E-Notícies
- Type: Daily online newspaper
- Format: Digital
- Owner(s): EDR Interactiva S.L. (2000–2023) Carles Borja (2023–present)
- Founder(s): Xavier Rius, Eloi Martín
- Publisher: EDR Interactiva S.L.
- President: Eloi Martín
- Editor-in-chief: Carles Borja
- Editor: Arnau Borràs
- Founded: 2000
- Political alignment: Constitutionalism (Spain)
- Language: Catalan, Spanish
- Headquarters: Barcelona
- Country: Spain
- Website: e-noticies.cat

= E-Notícies =

Newspaper published in Barcelona, Spain

E-Notícies (catalan for "E-News") is a digital newspaper founded in 2000 by journalist Xavier Rius Tejedor, who was its editor-in-chief until 2023, when he was removed from his position by the new shareholders.

The website, E-Notícies.cat, was launched by Xavier Rius and entrepreneur Eloi Martín, who is CEO of the publication.

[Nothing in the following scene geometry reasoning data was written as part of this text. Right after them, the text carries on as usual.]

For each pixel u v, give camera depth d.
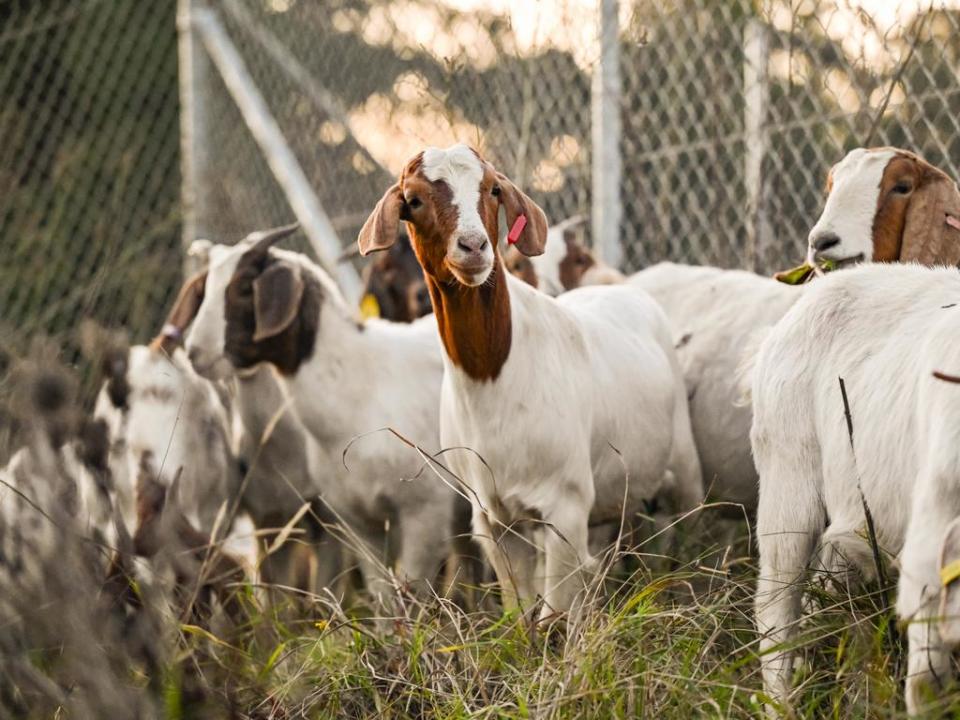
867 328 3.47
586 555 4.21
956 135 4.86
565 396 4.20
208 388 5.42
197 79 7.90
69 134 8.66
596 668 3.21
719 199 5.62
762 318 5.03
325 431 4.94
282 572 5.20
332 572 5.19
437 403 4.98
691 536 4.70
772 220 5.60
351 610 4.49
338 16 7.19
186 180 7.96
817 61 5.27
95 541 3.30
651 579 3.79
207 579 4.02
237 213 7.84
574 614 3.71
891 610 3.38
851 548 3.41
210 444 4.96
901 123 4.99
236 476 5.21
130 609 3.35
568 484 4.18
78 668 2.87
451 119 5.74
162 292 7.61
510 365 4.09
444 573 4.98
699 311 5.29
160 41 8.78
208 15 7.88
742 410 4.96
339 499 4.98
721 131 5.58
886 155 4.08
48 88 9.30
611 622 3.32
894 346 3.34
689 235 5.95
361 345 5.00
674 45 5.98
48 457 3.07
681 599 4.16
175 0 8.70
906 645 3.35
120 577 3.48
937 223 4.02
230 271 5.03
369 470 4.88
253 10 7.80
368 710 3.56
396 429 4.89
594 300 4.91
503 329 4.06
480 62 6.24
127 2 8.73
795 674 3.34
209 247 5.66
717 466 5.05
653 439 4.68
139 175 8.61
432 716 3.43
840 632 3.45
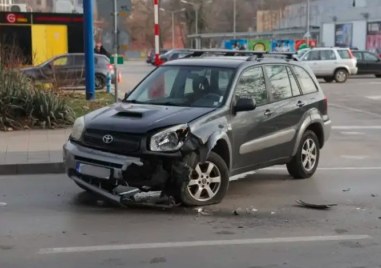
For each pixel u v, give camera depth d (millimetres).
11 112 12797
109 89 22094
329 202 7332
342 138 12844
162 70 7984
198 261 5074
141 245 5496
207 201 6887
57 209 6824
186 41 110250
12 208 6887
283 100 8117
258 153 7602
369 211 6895
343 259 5164
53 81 14961
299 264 5023
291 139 8219
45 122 12797
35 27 26188
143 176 6352
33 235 5797
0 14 25828
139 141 6375
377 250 5418
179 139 6445
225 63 7711
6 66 14148
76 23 26688
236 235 5844
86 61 16703
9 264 4980
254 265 4988
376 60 33875
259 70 7891
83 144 6746
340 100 21297
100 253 5266
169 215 6543
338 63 30391
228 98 7168
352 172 9336
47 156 9727
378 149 11516
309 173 8797
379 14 49031
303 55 30812
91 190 6703
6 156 9719
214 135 6695
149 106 7195
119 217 6449
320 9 81500
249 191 7883
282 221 6402
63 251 5312
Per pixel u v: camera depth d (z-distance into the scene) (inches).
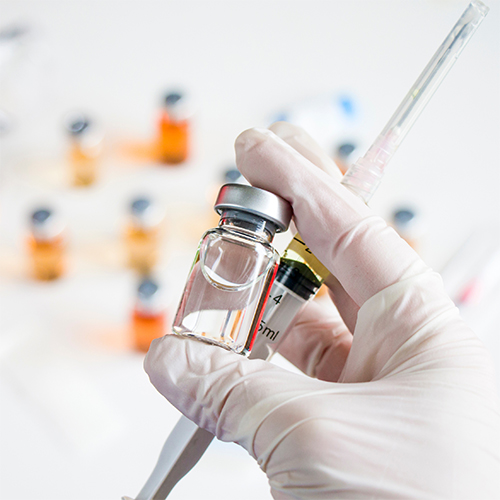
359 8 66.3
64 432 36.4
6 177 50.1
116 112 54.9
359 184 23.5
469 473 19.0
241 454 35.0
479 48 61.4
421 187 50.1
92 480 34.7
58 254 43.8
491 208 48.8
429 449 19.2
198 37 62.2
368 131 53.0
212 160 52.0
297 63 59.6
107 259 46.3
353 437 19.2
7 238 46.9
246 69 58.9
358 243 22.3
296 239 24.1
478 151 52.8
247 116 54.6
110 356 40.8
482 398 20.5
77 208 48.8
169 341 22.3
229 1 66.6
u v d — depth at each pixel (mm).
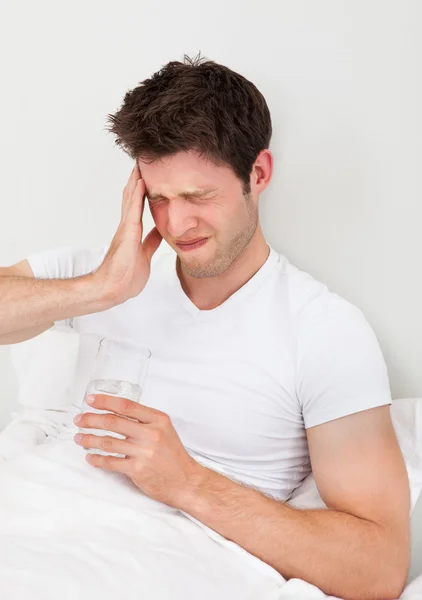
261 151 1348
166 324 1443
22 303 1352
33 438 1567
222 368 1382
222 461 1386
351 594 1183
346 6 1516
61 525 1181
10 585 992
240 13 1627
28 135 1893
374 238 1535
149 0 1725
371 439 1273
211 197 1267
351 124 1532
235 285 1405
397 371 1544
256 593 1129
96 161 1822
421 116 1466
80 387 1516
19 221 1943
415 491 1358
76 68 1817
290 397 1352
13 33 1870
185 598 1065
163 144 1226
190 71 1266
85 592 1010
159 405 1411
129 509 1192
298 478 1421
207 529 1212
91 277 1361
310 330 1342
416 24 1455
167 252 1530
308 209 1596
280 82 1599
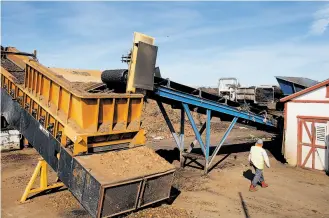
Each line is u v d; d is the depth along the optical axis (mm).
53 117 7227
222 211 7750
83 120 6672
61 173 6840
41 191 8820
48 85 7738
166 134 22031
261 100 15383
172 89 10203
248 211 7824
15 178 10133
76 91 6719
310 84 17000
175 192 9156
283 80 16516
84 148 6555
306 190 9797
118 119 7430
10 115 9500
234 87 16328
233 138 22031
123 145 7660
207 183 10258
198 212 7582
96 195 5648
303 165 12922
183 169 12117
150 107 27297
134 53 8547
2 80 9938
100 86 9523
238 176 11266
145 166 6699
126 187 5988
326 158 12180
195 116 29781
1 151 14188
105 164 6387
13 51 10867
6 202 7988
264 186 9984
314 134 12617
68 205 7785
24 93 8633
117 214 6035
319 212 7914
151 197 6664
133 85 8547
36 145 8086
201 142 11414
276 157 15180
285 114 13602
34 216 7133
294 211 7945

After working for newspapers such as El Mundo and La Vanguardia, Rius and Martín aimed to create a digital Catalan-language medium based in Barcelona that distanced itself from the pro-independence narratives prevalent in other Catalan digital outlets.

In October 2023, the newspaper changed ownership. Businessman Álvar Thomas acquired the shares and transferred them to his cousin, Carles Borja, who became the majority shareholder. Arnau Borràs took over as editor.

== Criticism ==

In 2015, the Supreme Court of Spain ordered E-Notícies to pay €20,000 in damages to journalist Carlos Quílez for infringing his right to privacy.

Over the years, the outlet has also faced criticism for sensationalist content. This led to the emergence of an anonymous parody blog such called "E-brutícies" (a pun on "brutícies", meaning "filth" in Catalan), which mocked its editorial choices, blocat.com later closed the blog under alleged pressure from E-Notícies.